Muramatsu H, Chiba N, Nakajima K, Ataka T, Fujihira M, Hitomi J, Ushiki T
Research Lab. for Advanced Tech., Seiko Instruments Inc., Chiba, Japan.
Scanning Microsc. 1996;10(4):975-82.
We have developed scanning near-field optical/atomic force microscopy (SNOM/AFM). The SNOM/AFM uses a bent optical fiber simultaneously as a dynamic force AFM cantilever and a SNOM probe. Resonant frequency of the optical fiber cantilever is 15-40 kHz. Optical resolution of the SNOM/AFM images shows less than 50 nm. The SNOM/AFM system contains photon counting system and polychrometer/intensified coupled charge devise (ICCD) system to observe fluorescence image and spectrograph of micro areas, respectively. Cultured cells were stained with fluorescein isothiocyanate (FITC)-labeled anti-keratin antibody or FITC-labeled phalloidin after treatment with Triton X-100. Fluorescence and topographic images were obtained in air and water. The fluorescence images showed clear images of keratin and actin filaments.
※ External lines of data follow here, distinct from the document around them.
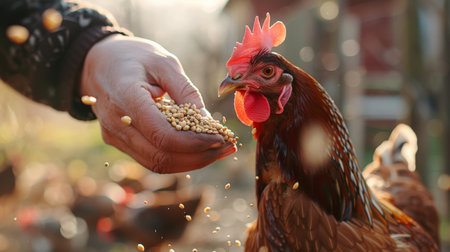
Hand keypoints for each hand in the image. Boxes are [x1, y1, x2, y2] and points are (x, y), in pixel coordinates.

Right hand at [80, 35, 235, 172]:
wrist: (98, 62)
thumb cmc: (134, 57)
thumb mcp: (164, 63)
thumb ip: (186, 92)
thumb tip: (209, 122)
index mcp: (126, 98)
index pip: (163, 136)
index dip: (195, 143)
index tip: (221, 137)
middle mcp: (116, 123)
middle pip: (161, 157)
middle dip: (199, 157)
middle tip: (227, 148)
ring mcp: (114, 136)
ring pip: (156, 163)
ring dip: (191, 162)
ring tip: (218, 151)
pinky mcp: (118, 142)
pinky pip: (150, 158)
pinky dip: (177, 158)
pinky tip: (198, 150)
The SNOM/AFM is perfect to observe biomaterials in liquid with a liquid chamber while the topographic Images showed subcellular structures which correspond to keratin and actin filaments.
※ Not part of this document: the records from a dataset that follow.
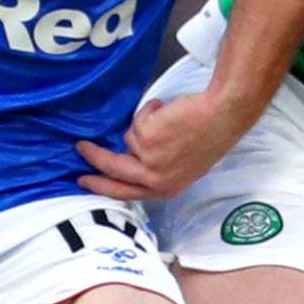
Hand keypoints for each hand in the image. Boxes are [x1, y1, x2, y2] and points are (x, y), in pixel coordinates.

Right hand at [77, 87, 249, 202]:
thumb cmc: (208, 136)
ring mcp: (148, 159)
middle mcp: (155, 179)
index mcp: (165, 189)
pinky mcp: (145, 137)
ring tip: (170, 119)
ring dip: (145, 124)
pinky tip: (170, 111)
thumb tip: (132, 158)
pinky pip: (139, 119)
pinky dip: (152, 110)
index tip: (86, 181)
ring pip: (129, 137)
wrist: (222, 116)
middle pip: (113, 170)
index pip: (126, 193)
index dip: (103, 187)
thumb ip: (157, 168)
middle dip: (94, 157)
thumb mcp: (182, 165)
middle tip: (81, 147)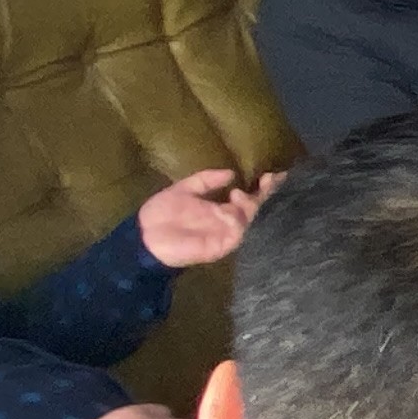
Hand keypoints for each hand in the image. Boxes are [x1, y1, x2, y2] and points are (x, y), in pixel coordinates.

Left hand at [135, 167, 264, 268]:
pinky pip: (237, 233)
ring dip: (250, 205)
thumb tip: (231, 173)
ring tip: (238, 194)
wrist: (145, 236)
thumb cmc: (162, 213)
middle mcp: (228, 220)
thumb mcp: (184, 188)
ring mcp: (226, 233)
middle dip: (266, 194)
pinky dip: (238, 220)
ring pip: (250, 219)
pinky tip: (232, 208)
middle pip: (256, 208)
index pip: (248, 197)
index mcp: (221, 208)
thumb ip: (206, 180)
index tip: (272, 173)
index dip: (261, 187)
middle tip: (271, 178)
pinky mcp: (221, 245)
我们已经开发出扫描近场光学/原子力显微镜(SNOM/AFM)。该SNOM/AFM使用一根弯曲的光纤同时作为动态力原子力显微镜的悬臂和SNOM探针。光纤悬臂的共振频率为15 - 40千赫兹。SNOM/AFM图像的光学分辨率小于50纳米。SNOM/AFM系统包含光子计数系统和多色仪/增强型电荷耦合器件(ICCD)系统,分别用于观察微区的荧光图像和光谱。用Triton X - 100处理后,培养细胞用异硫氰酸荧光素(FITC)标记的抗角蛋白抗体或FITC标记的鬼笔环肽染色。在空气和水中获得荧光图像和形貌图像。荧光图像清晰显示了角蛋白和肌动蛋白丝的图像。SNOM/AFM非常适合在带有液体腔的液体中观察生物材料,而形貌图像显示了与角蛋白和肌动蛋白丝相对应的亚细胞结构。